A drug combination designed to enhance the immune system’s ability to locate and attack cancer cells has shown a pronounced therapeutic effect against advanced and metastatic cancers in mice, according to a Mayo Clinic study.
“Cancers can remain inconspicuous in the body for months to years before causing major problems, leading the immune system to coexist rather than to attack cancers,” explains Mayo Clinic cancer immunotherapist Peter Cohen, M.D., who co-led the study with Mayo Clinic immunologist Sandra Gendler, Ph.D., and postdoctoral fellow Soraya Zorro Manrique, Ph.D.
“We tested Toll-like receptor (TLR) agonists — drugs that mimic invasive bacteria — as a strategy to trick the immune system into attacking cancer as if it were a life-threatening infection. Since chemotherapy can enhance immunotherapy, we also screened the pairing of TLR agonists with over 10 different chemotherapy agents,” says Dr. Cohen, adding that the Mayo Clinic team targeted mouse models that included highly aggressive forms of breast cancer (known as 4T1) as well as pancreatic cancer (known as Panc02).

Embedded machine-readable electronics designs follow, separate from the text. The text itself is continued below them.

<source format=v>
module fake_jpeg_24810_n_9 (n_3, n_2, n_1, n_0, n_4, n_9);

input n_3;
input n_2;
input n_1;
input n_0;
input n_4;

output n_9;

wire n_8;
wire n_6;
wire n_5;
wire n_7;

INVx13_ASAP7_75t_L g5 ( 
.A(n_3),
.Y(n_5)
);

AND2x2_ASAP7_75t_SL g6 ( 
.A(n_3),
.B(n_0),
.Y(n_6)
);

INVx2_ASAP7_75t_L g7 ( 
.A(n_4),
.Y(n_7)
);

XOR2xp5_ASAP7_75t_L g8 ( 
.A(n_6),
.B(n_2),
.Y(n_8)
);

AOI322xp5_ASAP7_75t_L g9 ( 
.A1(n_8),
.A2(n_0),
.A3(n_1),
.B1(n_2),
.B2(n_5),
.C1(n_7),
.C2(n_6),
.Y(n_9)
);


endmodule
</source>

The investigative team observed that when the chemotherapy agent cyclophosphamide was combined with TLR agonists, advanced 4T1 and Panc02 cancers largely regressed within two cycles of treatment and did not recur if the mice completed five additional cycles of consolidating treatment. Only the combination of the TLR agonist and cyclophosphamide resulted in permanent cancer eradication, and no other tested chemotherapy came close to working as well as cyclophosphamide. The Mayo Clinic team also reported that the combined treatment was very well tolerated and actually less toxic than either TLR agonists or cyclophosphamide given individually.
Studies revealed that, even before treatment, the cancer-bearing mice had T-lymphocyte immune responses against their tumors, requiring only weekly injections of the TLR agonist and cyclophosphamide to become therapeutically effective. Importantly, the treatment agents did not need to be injected directly into tumors, and were fully effective against widespread metastases as well as the primary tumor sites.

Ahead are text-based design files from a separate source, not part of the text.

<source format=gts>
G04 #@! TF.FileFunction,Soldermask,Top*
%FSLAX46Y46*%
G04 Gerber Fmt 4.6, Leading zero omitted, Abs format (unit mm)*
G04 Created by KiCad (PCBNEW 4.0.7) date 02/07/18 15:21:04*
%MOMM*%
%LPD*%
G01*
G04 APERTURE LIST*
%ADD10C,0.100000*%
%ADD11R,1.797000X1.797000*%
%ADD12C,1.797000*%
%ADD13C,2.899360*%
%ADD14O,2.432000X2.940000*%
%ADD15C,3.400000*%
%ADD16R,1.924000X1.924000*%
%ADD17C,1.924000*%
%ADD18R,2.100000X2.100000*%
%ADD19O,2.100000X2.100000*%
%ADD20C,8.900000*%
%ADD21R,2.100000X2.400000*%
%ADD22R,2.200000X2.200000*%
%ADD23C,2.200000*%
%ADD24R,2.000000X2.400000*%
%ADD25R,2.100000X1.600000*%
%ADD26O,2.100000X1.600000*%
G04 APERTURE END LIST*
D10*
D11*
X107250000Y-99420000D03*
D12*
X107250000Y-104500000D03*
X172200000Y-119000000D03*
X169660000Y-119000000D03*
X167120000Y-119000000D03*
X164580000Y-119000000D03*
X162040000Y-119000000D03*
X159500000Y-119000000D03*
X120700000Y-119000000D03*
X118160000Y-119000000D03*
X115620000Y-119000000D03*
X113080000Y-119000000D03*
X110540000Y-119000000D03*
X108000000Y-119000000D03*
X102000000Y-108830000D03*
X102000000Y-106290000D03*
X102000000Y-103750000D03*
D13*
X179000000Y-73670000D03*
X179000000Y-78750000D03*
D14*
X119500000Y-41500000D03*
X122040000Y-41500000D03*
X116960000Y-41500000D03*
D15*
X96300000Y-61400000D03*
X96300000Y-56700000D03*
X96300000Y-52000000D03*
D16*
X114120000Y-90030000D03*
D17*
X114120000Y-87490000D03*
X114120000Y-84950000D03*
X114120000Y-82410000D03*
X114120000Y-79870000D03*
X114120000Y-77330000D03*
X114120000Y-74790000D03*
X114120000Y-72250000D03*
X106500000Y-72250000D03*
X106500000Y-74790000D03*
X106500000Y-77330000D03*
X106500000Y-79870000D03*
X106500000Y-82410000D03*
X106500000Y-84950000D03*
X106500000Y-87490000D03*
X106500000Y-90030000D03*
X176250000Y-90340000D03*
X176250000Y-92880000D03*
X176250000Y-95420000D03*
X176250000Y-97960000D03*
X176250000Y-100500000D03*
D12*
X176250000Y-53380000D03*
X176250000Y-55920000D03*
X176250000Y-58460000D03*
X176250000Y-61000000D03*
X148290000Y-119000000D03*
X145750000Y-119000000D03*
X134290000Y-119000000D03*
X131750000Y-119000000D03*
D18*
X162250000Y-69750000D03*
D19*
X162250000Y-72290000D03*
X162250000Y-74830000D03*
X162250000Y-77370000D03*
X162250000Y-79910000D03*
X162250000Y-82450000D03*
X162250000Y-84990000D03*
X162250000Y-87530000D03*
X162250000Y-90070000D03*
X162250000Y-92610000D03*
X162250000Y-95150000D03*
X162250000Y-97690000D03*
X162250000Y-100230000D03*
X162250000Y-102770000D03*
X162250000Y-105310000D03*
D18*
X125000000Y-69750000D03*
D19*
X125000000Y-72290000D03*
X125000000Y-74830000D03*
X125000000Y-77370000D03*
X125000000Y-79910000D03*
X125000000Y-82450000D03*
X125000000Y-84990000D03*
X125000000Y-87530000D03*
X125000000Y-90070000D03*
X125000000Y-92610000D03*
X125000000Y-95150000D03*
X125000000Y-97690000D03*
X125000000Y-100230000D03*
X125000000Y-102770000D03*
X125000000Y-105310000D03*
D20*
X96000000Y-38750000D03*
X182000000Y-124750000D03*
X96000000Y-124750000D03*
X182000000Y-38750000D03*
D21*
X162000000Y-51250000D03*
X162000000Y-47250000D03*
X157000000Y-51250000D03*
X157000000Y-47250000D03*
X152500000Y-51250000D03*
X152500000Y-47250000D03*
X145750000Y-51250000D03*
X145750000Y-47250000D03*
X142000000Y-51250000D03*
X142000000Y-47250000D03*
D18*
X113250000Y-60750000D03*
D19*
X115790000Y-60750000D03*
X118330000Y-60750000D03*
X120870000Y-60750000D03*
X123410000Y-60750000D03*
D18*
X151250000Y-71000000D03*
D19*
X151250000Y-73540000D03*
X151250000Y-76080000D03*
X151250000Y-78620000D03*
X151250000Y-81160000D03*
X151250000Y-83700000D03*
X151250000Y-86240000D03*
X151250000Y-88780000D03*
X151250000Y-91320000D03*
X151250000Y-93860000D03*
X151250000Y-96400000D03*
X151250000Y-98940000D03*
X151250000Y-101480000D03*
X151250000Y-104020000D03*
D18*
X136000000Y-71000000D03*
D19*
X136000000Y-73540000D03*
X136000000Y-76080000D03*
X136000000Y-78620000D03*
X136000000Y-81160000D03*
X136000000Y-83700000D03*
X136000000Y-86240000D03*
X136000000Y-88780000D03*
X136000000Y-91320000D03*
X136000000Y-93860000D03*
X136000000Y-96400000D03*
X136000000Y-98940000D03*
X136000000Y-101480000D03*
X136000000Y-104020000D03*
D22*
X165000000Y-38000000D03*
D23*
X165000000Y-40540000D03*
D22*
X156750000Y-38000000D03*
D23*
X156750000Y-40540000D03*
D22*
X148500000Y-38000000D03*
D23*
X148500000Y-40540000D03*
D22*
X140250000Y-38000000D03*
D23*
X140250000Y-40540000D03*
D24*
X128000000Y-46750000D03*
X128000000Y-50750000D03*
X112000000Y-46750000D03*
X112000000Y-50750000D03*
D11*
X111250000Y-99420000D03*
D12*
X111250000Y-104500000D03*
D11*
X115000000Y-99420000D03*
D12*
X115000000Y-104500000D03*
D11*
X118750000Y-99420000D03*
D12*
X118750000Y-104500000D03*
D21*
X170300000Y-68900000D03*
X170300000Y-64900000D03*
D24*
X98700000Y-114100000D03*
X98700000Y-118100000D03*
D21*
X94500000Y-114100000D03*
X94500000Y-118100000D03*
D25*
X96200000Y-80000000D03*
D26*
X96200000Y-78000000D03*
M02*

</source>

The drug combination also revealed an additional benefit — it activated monocytes (a type of white blood cell) to participate in the killing of cancer cells. Explains Dr. Gendler, “It appears very likely that each round of treatment stimulates the bone marrow to churn out freshly activated monocytes, which distribute throughout the body, spare normal cells, and find and kill cancer cells.”
Dr. Cohen adds, “We were also able to identify TLR agonists that can similarly activate human monocytes to seek out and kill tumors.”